**PASSAGE GIVEN**
** START **

The embodiments of FIGS. 9A-C are constructed much like the embodiment of FIGS. 8A-C, with the outer absorption element 179, except the inner absorption element 178 is hexagonal (or polygonal), which changes the deformation properties of the inner absorption element 178 compared to the circular inner absorption element 176. In FIG. 9B, the flat faces of the hexagonal tube of the hexagonal inner absorption element 178 deform by bending inwardly due to the additional pressure application of the first fluid 56, where the first fluid pressure is greater than the second fluid pressure. In FIG. 9C, the flat faces of the hexagonal tube of the hexagonal inner absorption element 178 deform by bending outwardly due to the additional pressure application of the second fluid 58, where the second fluid pressure is greater than the first fluid pressure.

The embodiments of FIGS. 10A-C are constructed much like the embodiment of FIGS. 8A-C, with the outer absorption element 181, except the inner absorption element 180 is rectangular, which changes the deformation properties of the inner absorption element 180 compared to the circular inner absorption element 176. In FIG. 10B, the flat faces of the rectangular tube of the rectangular inner absorption element 180 deform by bending inwardly due to the additional pressure application of the first fluid 56, where the first fluid pressure is greater than the second fluid pressure. In FIG. 100, the flat faces of the rectangular tube of the rectangular inner absorption element 180 deform by bending outwardly due to the additional pressure application of the second fluid 58, where the second fluid pressure is greater than the first fluid pressure.

** END **

**GIVEN RECORDS**
** START **

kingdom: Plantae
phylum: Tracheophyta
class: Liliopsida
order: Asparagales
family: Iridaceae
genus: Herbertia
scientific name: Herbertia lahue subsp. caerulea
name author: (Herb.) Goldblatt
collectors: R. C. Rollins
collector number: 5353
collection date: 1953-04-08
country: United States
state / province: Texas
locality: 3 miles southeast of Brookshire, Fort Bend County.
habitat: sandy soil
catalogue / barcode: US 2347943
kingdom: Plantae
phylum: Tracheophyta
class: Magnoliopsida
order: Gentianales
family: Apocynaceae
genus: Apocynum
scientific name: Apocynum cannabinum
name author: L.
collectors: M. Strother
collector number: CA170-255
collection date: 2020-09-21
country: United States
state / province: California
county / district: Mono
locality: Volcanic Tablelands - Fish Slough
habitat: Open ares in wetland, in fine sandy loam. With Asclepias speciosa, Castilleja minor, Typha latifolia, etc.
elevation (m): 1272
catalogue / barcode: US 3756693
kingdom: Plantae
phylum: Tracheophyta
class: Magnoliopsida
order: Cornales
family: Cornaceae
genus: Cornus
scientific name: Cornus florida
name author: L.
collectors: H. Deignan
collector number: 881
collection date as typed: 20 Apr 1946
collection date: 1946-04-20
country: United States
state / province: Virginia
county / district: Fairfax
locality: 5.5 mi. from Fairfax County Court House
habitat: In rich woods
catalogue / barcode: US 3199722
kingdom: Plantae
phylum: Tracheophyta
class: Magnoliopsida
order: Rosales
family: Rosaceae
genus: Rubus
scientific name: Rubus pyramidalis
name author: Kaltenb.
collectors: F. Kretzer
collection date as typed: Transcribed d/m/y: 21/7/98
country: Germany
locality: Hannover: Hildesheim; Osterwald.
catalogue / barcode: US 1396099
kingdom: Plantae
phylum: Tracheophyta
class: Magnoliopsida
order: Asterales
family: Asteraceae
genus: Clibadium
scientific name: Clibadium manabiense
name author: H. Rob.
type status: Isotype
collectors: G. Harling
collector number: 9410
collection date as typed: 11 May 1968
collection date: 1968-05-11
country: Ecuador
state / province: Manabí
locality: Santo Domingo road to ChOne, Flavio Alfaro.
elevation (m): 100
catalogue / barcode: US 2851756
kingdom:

** END **

**OBJECTIVES**
[1] Answer these questions about the absorption element passage, marking each answer (a), (b) or (c) to match:
(a) What shape is inner absorption element 178?
(b) What reference number does the outer absorption element have in FIGS. 10A-C?
(c) In FIG. 10B, what pressure condition makes the flat faces of the rectangular tube bend inwardly?
[2] Please rewrite the paragraph of the absorption element passage that begins "The embodiments of FIGS. 9A-C" as a short list that keeps its main facts.
[3] Continue the absorption element passage from where it stops.

**ANSWERS PER TASK**
[1]
(a) Hexagonal (or polygonal).
(b) 181.
(c) The first fluid pressure is greater than the second fluid pressure.

[2]
- FIGS. 9A-C are built much like FIGS. 8A-C, with outer absorption element 179.
- Inner absorption element 178 is hexagonal (or polygonal) instead of circular like element 176, which changes how it deforms.
- FIG. 9B: when the first fluid 56 is at a higher pressure than the second fluid, the flat faces of the hexagonal tube bend inwardly.
- FIG. 9C: when the second fluid 58 is at a higher pressure than the first fluid, the flat faces bend outwardly.

[3]
The embodiments of FIGS. 11A-C are constructed much like the embodiment of FIGS. 8A-C, except the inner absorption element 182 is triangular, which changes the deformation properties of the inner absorption element 182 compared to the circular inner absorption element 176. In FIG. 11B, the flat faces of the triangular tube of the triangular inner absorption element 182 deform by bending inwardly due to the additional pressure application of the first fluid 56, where the first fluid pressure is greater than the second fluid pressure. In FIG. 11C, the flat faces of the triangular tube of the triangular inner absorption element 182 deform by bending outwardly due to the additional pressure application of the second fluid 58, where the second fluid pressure is greater than the first fluid pressure.

Turning now to FIGS. 12-18 (some of which are shown without the primary element for ease of understanding) an inner absorption element assembly 54 for insertion into a helmet shell is illustrated, having a first inner absorption element panel 184, a second inner absorption element panel 186, and a third inner absorption element panel 188, aligned (or misaligned) and stacked one on top the other, similar to the inner absorption element assembly of FIGS. 3 and 4 when viewed in cross-section. Although, the inner absorption element panels 184, 186, 188 can be made as an integral assembly (e.g., molded together), they are instead, in the present example, individually molded (e.g., through blow molding or other appropriate manufacturing processes) from a resilient material (e.g., a thermoplastic, a composite material, or other materials known or to be discovered) that is able to be deformed and quickly return to its original or near original shape with little or no permanent deformation, with the ability to survive numerous impact and deformation cycles without substantial permanent deformation due to fatigue (e.g., more than 100 cycles, or more than 500 cycles, or more than 1000 cycles, or more than 5,000 cycles, or more than 10,000 cycles).

Although each of the inner absorption element panels 184, 186, 188 are generally similarly shaped, the exact shape and size of individual panels may vary from layer to layer according to design requirements and limitations. For example, there may be insufficient space within certain regions for all three layers between the protected object PO and the impacted object IO; and thus, one or more layers may be eliminated at that region. In another example scenario, there may be a reduced incident of impact in certain regions, where multiple layers are not required, and are reduced, saving space, weight, and expense.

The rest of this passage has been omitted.